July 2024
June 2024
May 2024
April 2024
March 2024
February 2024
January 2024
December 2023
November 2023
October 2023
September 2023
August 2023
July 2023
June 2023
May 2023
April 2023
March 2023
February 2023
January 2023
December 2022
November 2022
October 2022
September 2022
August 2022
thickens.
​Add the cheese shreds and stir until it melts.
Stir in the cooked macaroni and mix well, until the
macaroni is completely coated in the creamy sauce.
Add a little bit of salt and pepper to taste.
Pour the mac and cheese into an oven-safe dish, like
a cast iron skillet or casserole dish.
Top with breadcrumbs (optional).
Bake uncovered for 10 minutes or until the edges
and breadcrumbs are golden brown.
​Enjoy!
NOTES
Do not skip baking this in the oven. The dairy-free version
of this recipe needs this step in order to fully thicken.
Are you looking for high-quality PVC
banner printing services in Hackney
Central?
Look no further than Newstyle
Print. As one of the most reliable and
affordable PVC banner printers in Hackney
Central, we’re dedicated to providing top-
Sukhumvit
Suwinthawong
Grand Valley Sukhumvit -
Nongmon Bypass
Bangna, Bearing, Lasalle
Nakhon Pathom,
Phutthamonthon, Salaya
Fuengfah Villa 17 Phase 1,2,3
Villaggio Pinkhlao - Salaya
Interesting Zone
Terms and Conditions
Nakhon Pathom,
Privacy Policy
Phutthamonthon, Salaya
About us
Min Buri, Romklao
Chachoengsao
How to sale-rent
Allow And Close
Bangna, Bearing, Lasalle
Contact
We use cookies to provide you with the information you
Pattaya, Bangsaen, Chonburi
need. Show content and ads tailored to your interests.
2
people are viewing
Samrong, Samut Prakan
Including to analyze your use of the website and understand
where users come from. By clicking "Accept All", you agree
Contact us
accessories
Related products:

——————

» **ZUR AUFGABE**:
Geben Sie sämtliche Zeilen der obigen Datensätze als JSON-Liste von Zeichenketten wieder, mit einer Zeichenkette je Zeile und ohne Leerzeilen.

» **DIE LÖSUNG**:
[
  "July 2024",
  "June 2024",
  "May 2024",
  "April 2024",
  "March 2024",
  "February 2024",
  "January 2024",
  "December 2023",
  "November 2023",
  "October 2023",
  "September 2023",
  "August 2023",
  "July 2023",
  "June 2023",
  "May 2023",
  "April 2023",
  "March 2023",
  "February 2023",
  "January 2023",
  "December 2022",
  "November 2022",
  "October 2022",
  "September 2022",
  "August 2022",
  "thickens.",
  "​Add the cheese shreds and stir until it melts.",
  "Stir in the cooked macaroni and mix well, until the",
  "macaroni is completely coated in the creamy sauce.",
  "Add a little bit of salt and pepper to taste.",
  "Pour the mac and cheese into an oven-safe dish, like",
  "a cast iron skillet or casserole dish.",
  "Top with breadcrumbs (optional).",
  "Bake uncovered for 10 minutes or until the edges",
  "and breadcrumbs are golden brown.",
  "​Enjoy!",
  "NOTES",
  "Do not skip baking this in the oven. The dairy-free version",
  "of this recipe needs this step in order to fully thicken.",
  "Are you looking for high-quality PVC",
  "banner printing services in Hackney",
  "Central?",
  "Look no further than Newstyle",
  "Print. As one of the most reliable and",
  "affordable PVC banner printers in Hackney",
  "Central, we’re dedicated to providing top-",
  "Sukhumvit",
  "Suwinthawong",
  "Grand Valley Sukhumvit -",
  "Nongmon Bypass",
  "Bangna, Bearing, Lasalle",
  "Nakhon Pathom,",
  "Phutthamonthon, Salaya",
  "Fuengfah Villa 17 Phase 1,2,3",
  "Villaggio Pinkhlao - Salaya",
  "Interesting Zone",
  "Terms and Conditions",
  "Nakhon Pathom,",
  "Privacy Policy",
  "Phutthamonthon, Salaya",
  "About us",
  "Min Buri, Romklao",
  "Chachoengsao",
  "How to sale-rent",
  "Allow And Close",
  "Bangna, Bearing, Lasalle",
  "Contact",
  "We use cookies to provide you with the information you",
  "Pattaya, Bangsaen, Chonburi",
  "need. Show content and ads tailored to your interests.",
  "2",
  "people are viewing",
  "Samrong, Samut Prakan",
  "Including to analyze your use of the website and understand",
  "where users come from. By clicking \"Accept All\", you agree",
  "Contact us",
  "accessories",
  "Related products:"
]